── SELECTED TEXT ──

FOR IMMEDIATE RELEASE Thursday, October 26, 2000
WILD OATS MARKETS, INC.
REPORTS THIRD QUARTER RESULTS;
EXPANDS STRATEGIC REPOSITIONING;
COMMENTS ON REVENUES AND EARNINGS EXPECTATIONS FOR BALANCE OF
2000 AND OUTLOOK THROUGH 2002
The Company will host a conference call to discuss this press release on October
26, 2000 at 3:00 p.m. Mountain Time ("MT"). To access the call, dial (212)
231-6007, reservation #16401423. An audio webcast will also be simultaneously
available through a link on the Company's website www.wildoats.com and may also
be accessed directly at http://www.vcall.com/NASApp/VCall/EventPage?ID=49402. A
recorded version of the call will also be available until 8:00 p.m. MT on
Thursday, October 26th, from 8:00 a.m. to 8:00 p.m. MT on Friday October 27th
and from 8:00 a.m. to 8:00 p.m. MT on Monday, October 30th by calling (800)
633-8284 from within the U.S. or (858) 812-6440 from outside the U.S. and
referencing the reservation # above.
BOULDER, CO - Wild Oats Markets, Inc. ("Wild Oats" or the "Company") today
reported financial performance for its third quarter and provided comments on
future revenue and earnings expectations.
Financial Results
Wild Oats reported that its sales for the third quarter of 2000 were $207.2
million, an increase of 11% over sales of $186.5 million for the same period in
1999. Sales for the nine months then ended were $631.2 million, an increase of
22% over sales of $519.4 million in the same period in 1999. The sales increases
are due primarily to the opening or relocation of 12 stores and the acquisition
of two stores in the first nine months of 2000, as well as the acquisition of 17
stores during the 1999 fiscal year. During the third quarter, the Company opened
four stores in Portland, Oregon, Cincinnati and Cleveland, Ohio and Laguna
Niguel, California. Comparable store sales decreased (3%) for the third quarter
of 2000 and (2%) for the nine months then ended.
Net income and diluted earnings per share reported below are exclusive of
merger, restructuring and other non-recurring charges reported in previous
quarters. Net income for the third quarter of 2000 was $1.1 million compared to
$4.5 million in the same period in 1999. Net income for the nine months then
ended, was $11.0 million compared to $12.9 million in the same period in 1999.
Diluted earnings per share for the third quarter of 2000 were $0.05 compared to
$0.19 per share in the same period in 1999. Diluted earnings per share for the
nine months then ended were $0.47 compared to $0.55 in the same period in 1999.
The declines in net income are primarily due to acquisition integration
difficulties resulting from a very rapid pace of acquisitions in 1999 (during
which the Company acquired or merged with 41 stores through both pooling and
purchase transactions), a more challenging competitive environment, and delays
in the Company's extensive store remodeling program.

───
── ROWS ──

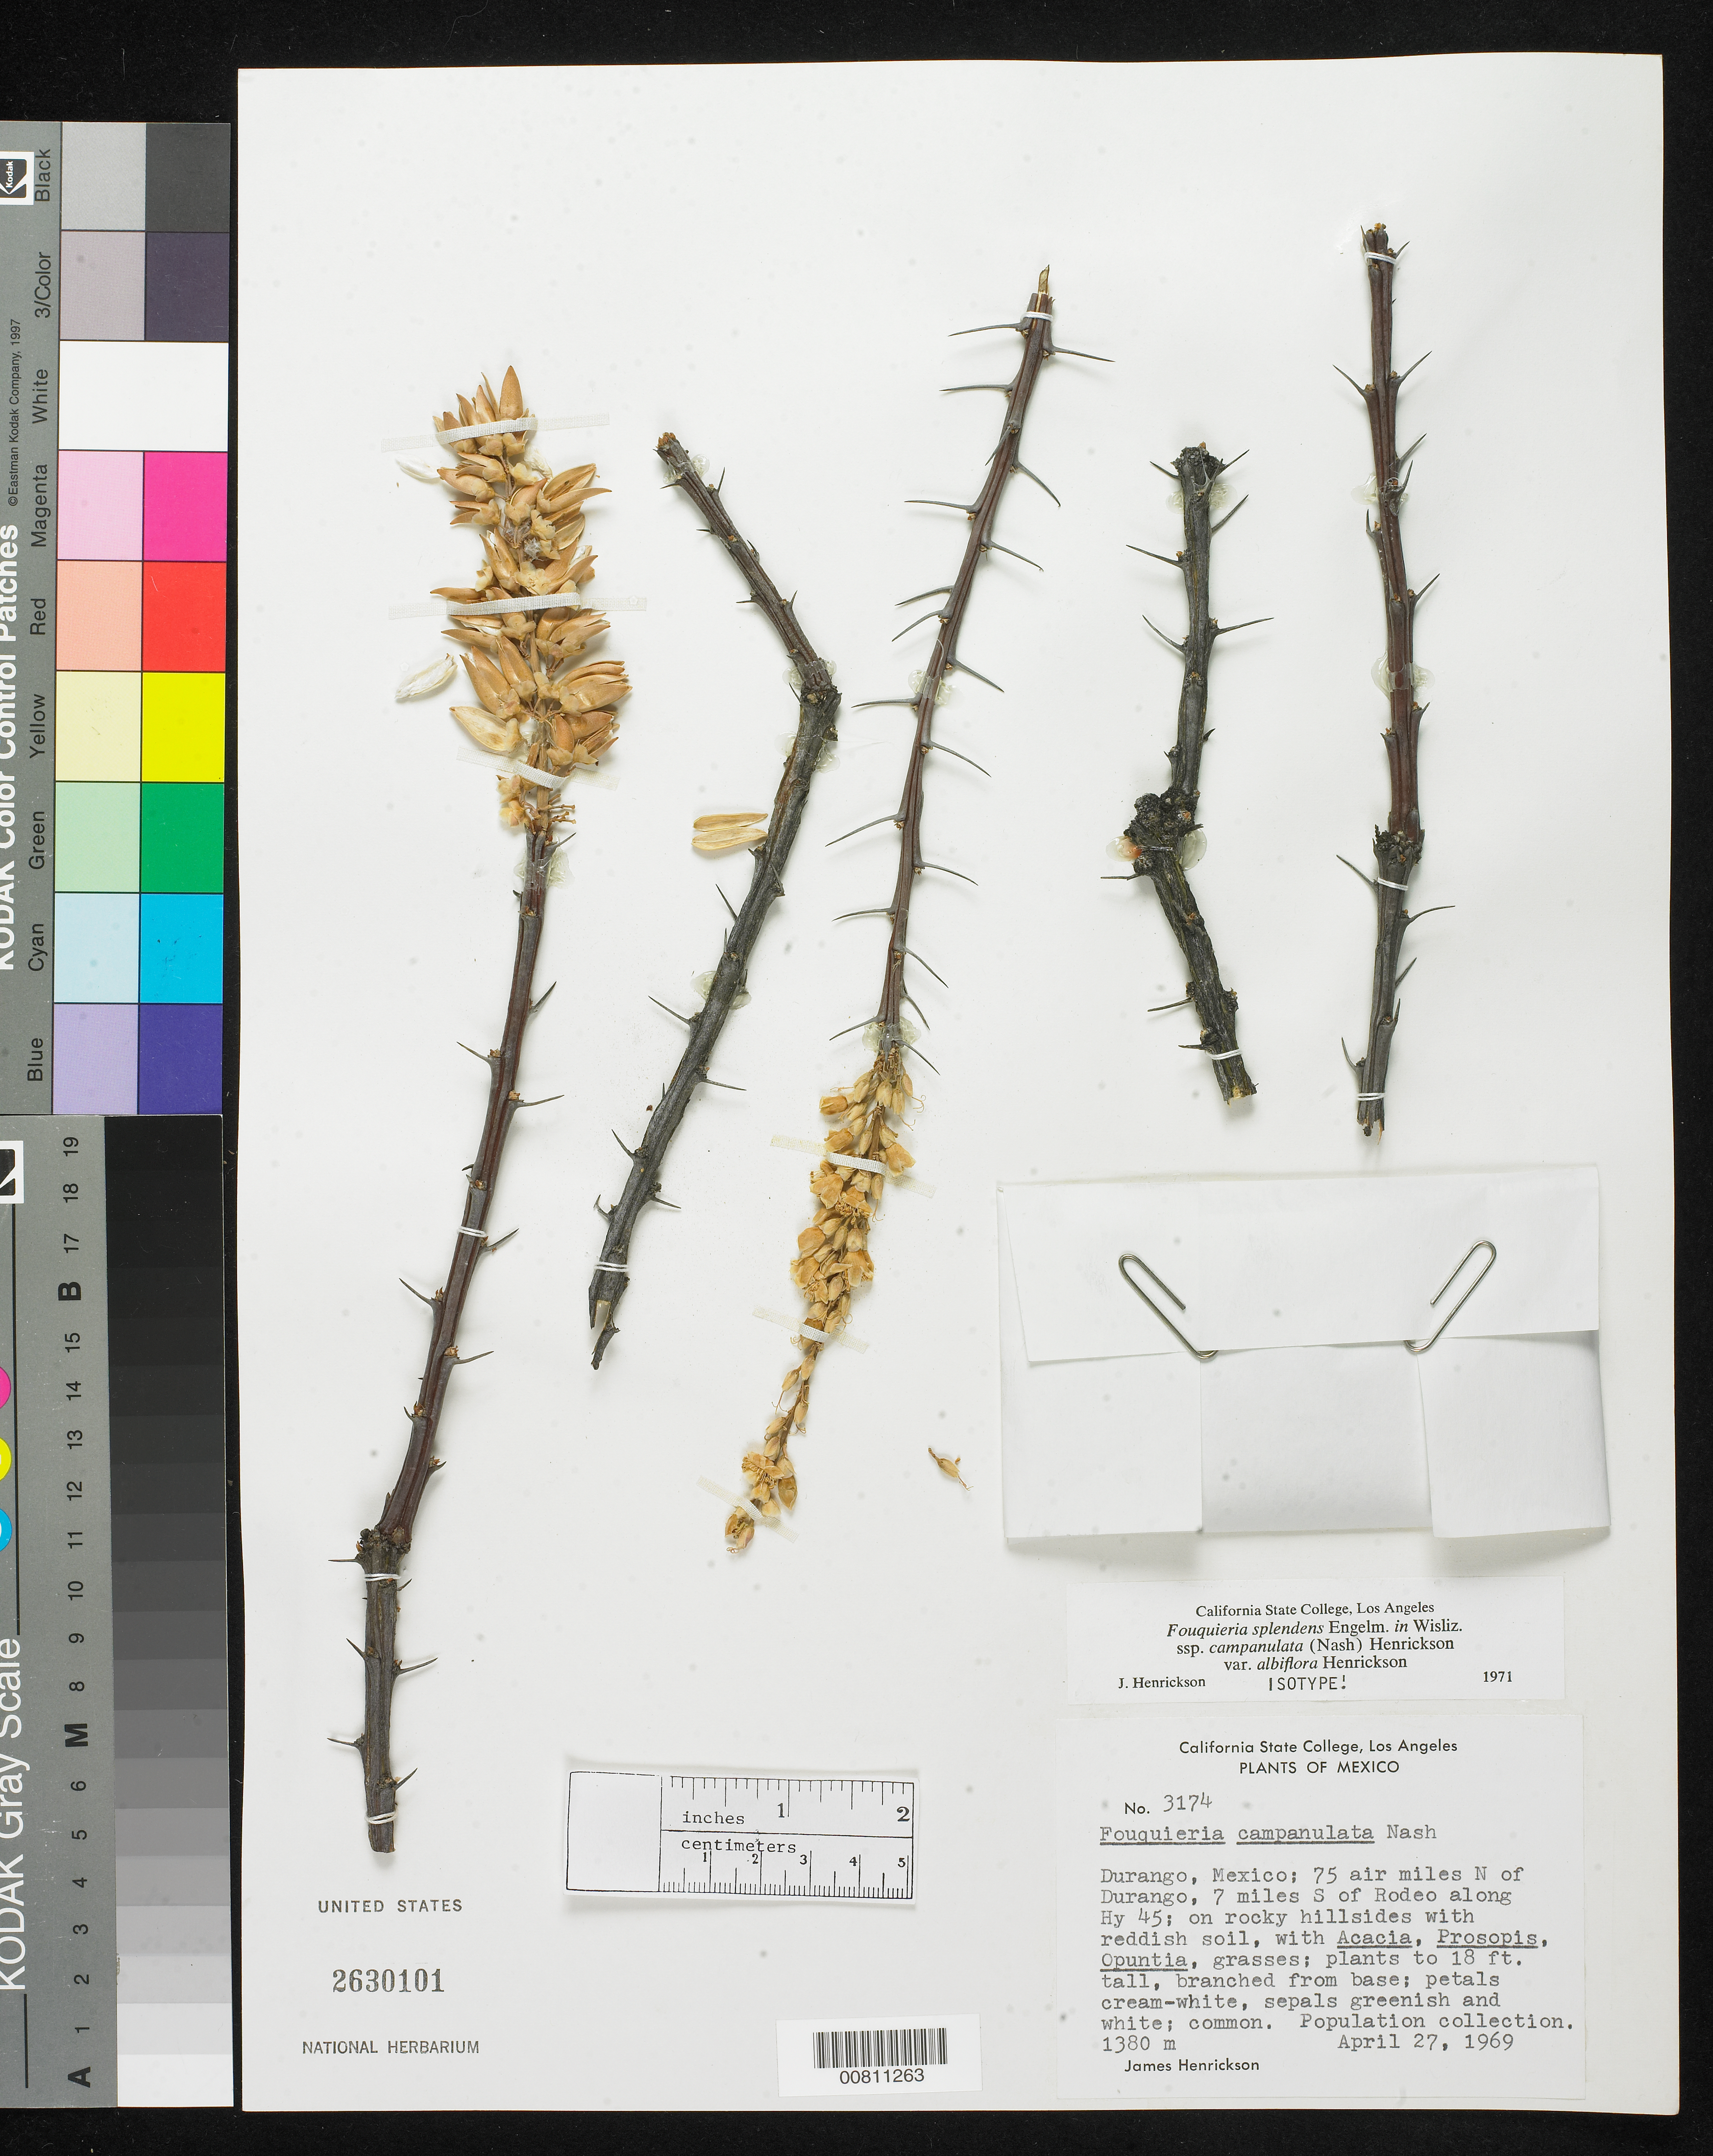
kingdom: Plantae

───
── ROWS ──

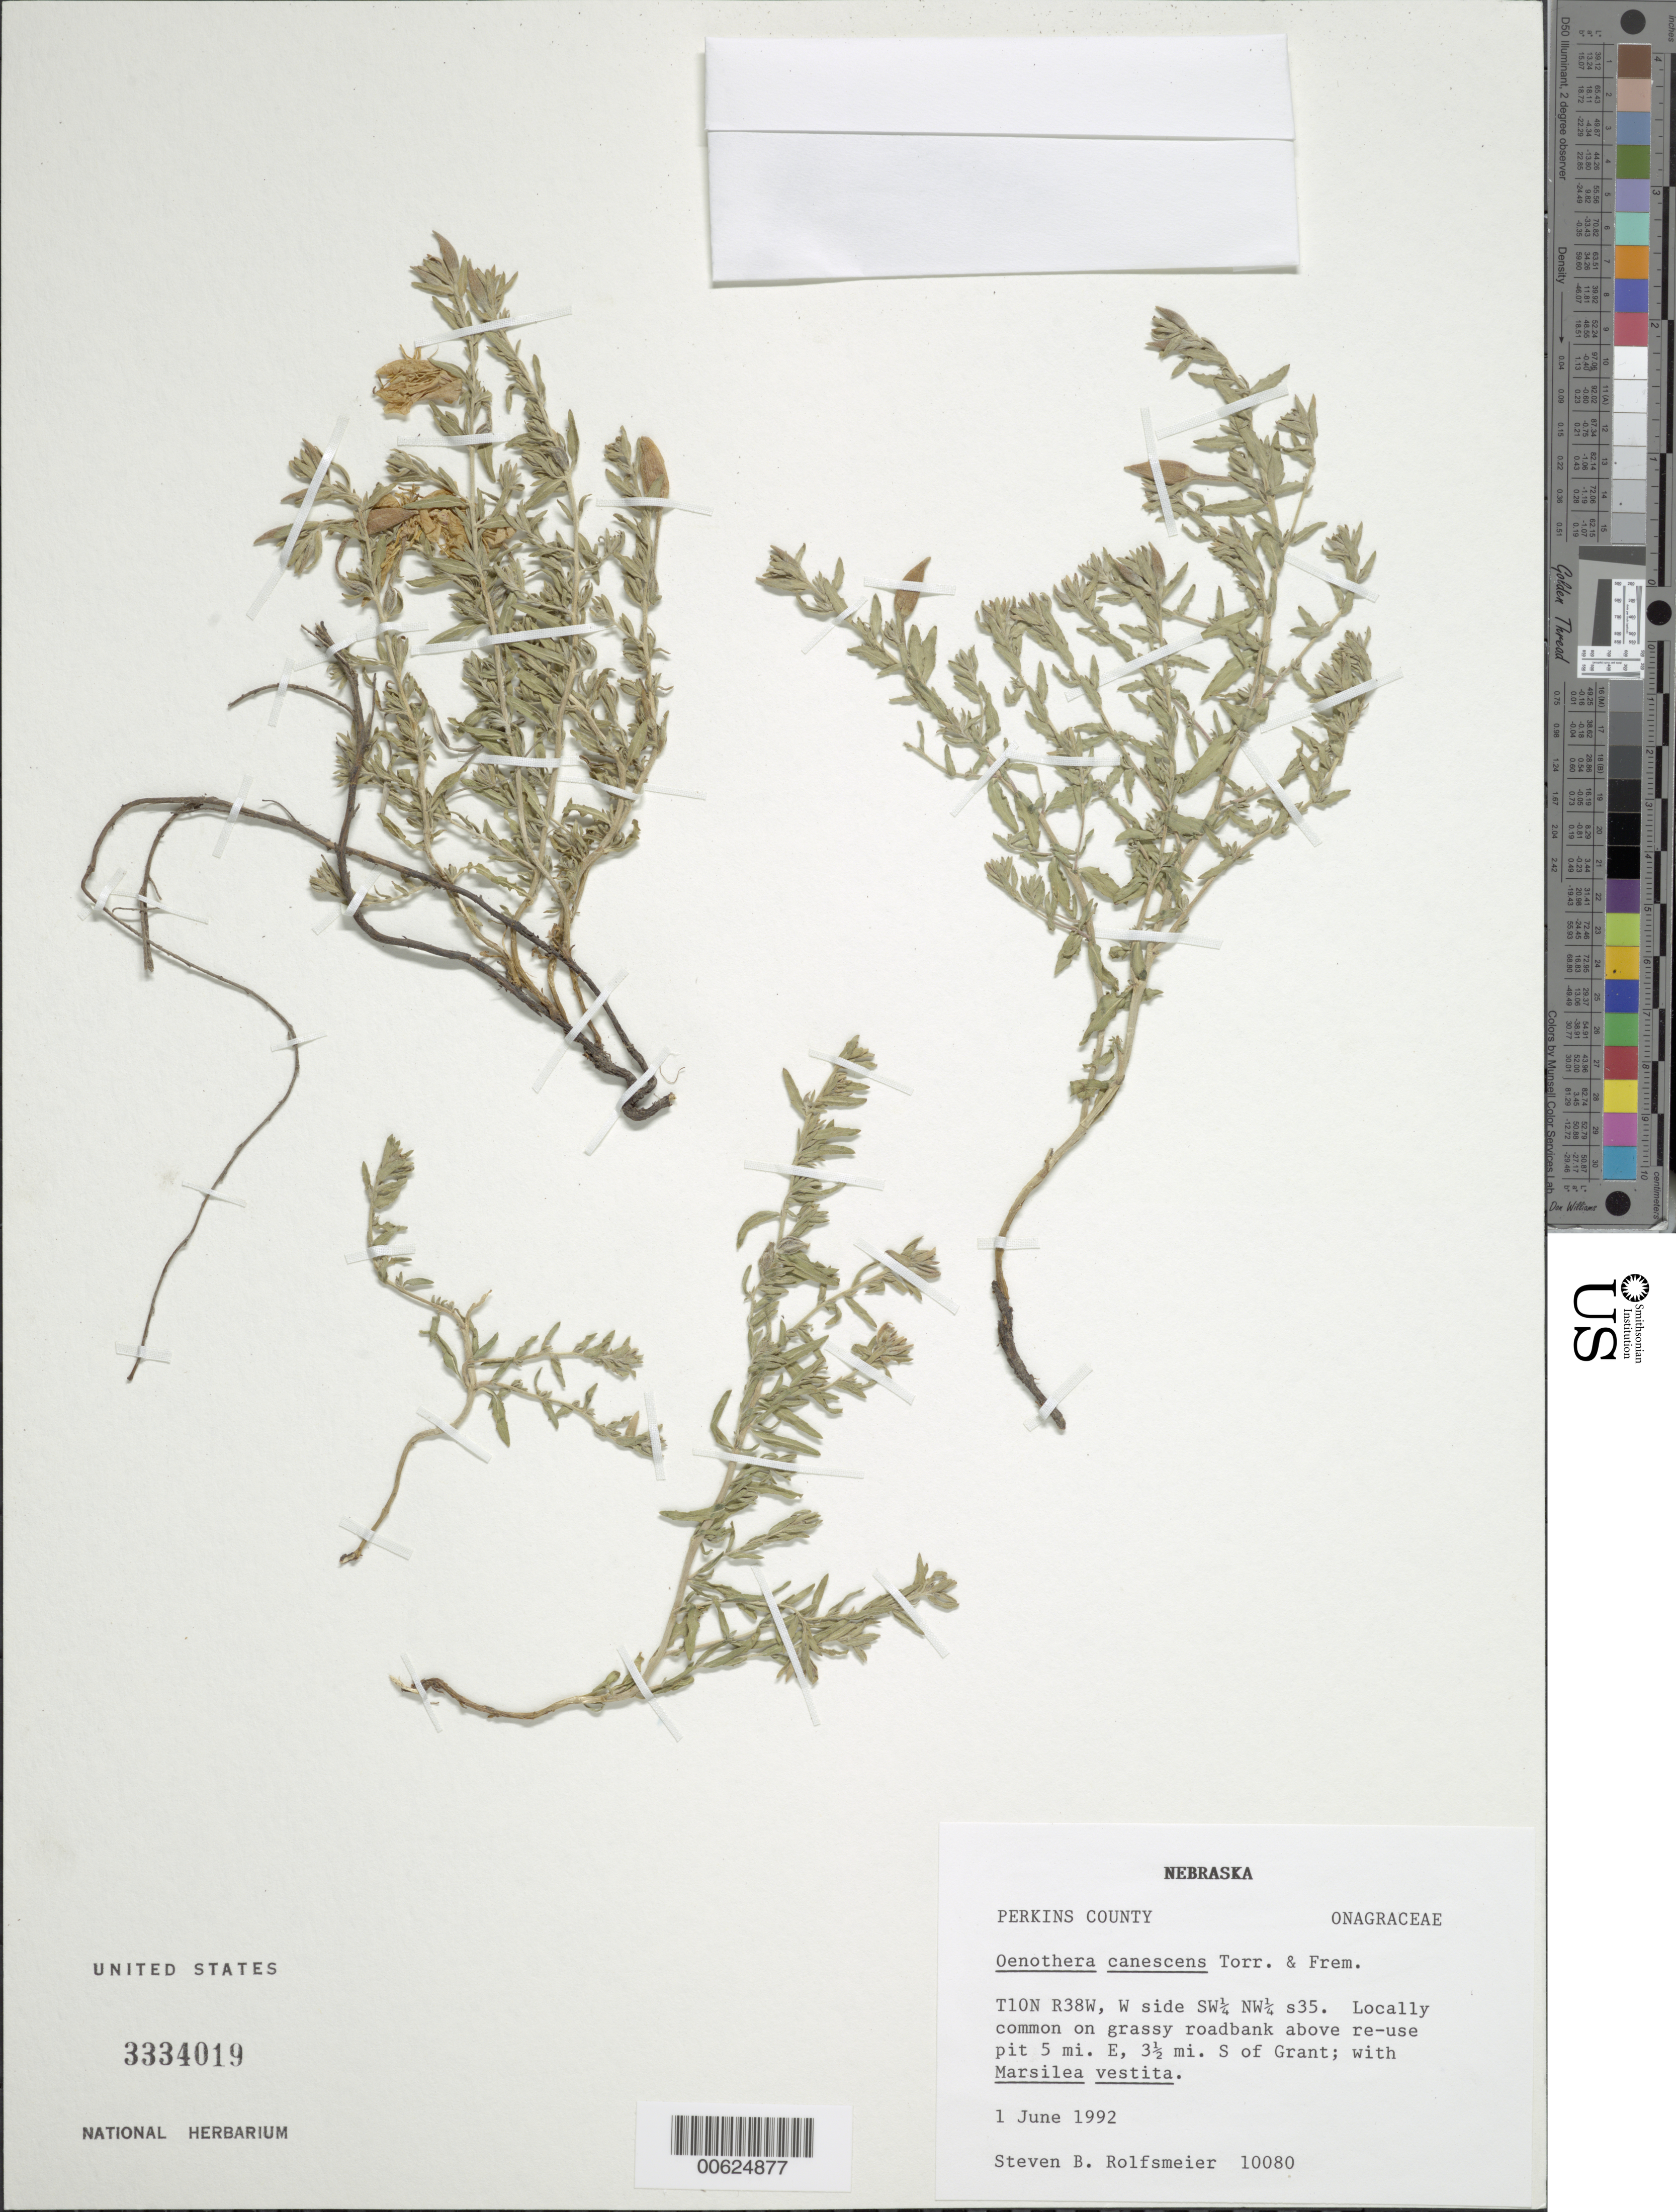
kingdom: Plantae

───

GIVEN TASK 1 —
Rewrite the paragraph of the Wild Oats press release that begins "Net income and diluted earnings per share" as a short bulleted list, keeping its main facts.
GIVEN TASK 2 —
Answer these questions using the Wild Oats press release, one line each:
(a) At what time on October 26, 2000 was the conference call scheduled?
(b) What were the Company's sales for the third quarter of 2000?
(c) With how many stores did the Company acquire or merge during 1999?
GIVEN TASK 3 —
Continue the Wild Oats press release from its last sentence.

EXERCISE OUTPUT 1 —
- The figures exclude merger, restructuring and other non-recurring charges reported in previous quarters.
- Third-quarter 2000 net income was $1.1 million, compared with $4.5 million in the same period of 1999.
- Net income for the nine months was $11.0 million, compared with $12.9 million in 1999.
- Third-quarter 2000 diluted earnings per share were $0.05, compared with $0.19 in 1999.
- Diluted earnings per share for the nine months were $0.47, compared with $0.55 in 1999.
- The declines in net income were due mainly to three factors:
  - acquisition integration difficulties after a very rapid pace of acquisitions in 1999, when the Company acquired or merged with 41 stores
  - a more challenging competitive environment
  - delays in the store remodeling program

EXERCISE OUTPUT 2 —
(a) 3:00 p.m. Mountain Time
(b) $207.2 million
(c) 41 stores

EXERCISE OUTPUT 3 —
Business Outlook
"Over the last several months, we've conducted a further evaluation of the
competitive nature of our business. From the recent research, it has become
clear that a more extensive repositioning than the initial plan we announced
last May is required," CEO Mike Gilliland said. "Our recent experiences in new
store openings where we incorporated many of the store features and
repositioning initiatives that we developed earlier this year convinced us that
in order to restore positive comparable store sales increases and improve our
store productivity and profitability, we would have to expand our repositioning
program to invest in our existing store operations, including expanded marketing
and promotional programs as well as greater levels of customer service. These
investments will require increased staffing levels and better employee training.
To properly implement these programs, we will need to slow our store opening and
acquisition schedule to focus more intensely on existing store operations and
close or sell those stores that, in our view, would not generate satisfactory
<PAGE>
returns. We have identified as many as eight additional stores which do not meet
the Company's financial and/or strategic objectives. These stores will be slated
for sale or closure and, as a result, in the fourth quarter of this year the
Company expects to recognize additional restructuring charges of approximately
$14 million to $15 million after tax, which are attributable primarily to the
write-off of the fixed and intangible assets and lease obligations of these
stores.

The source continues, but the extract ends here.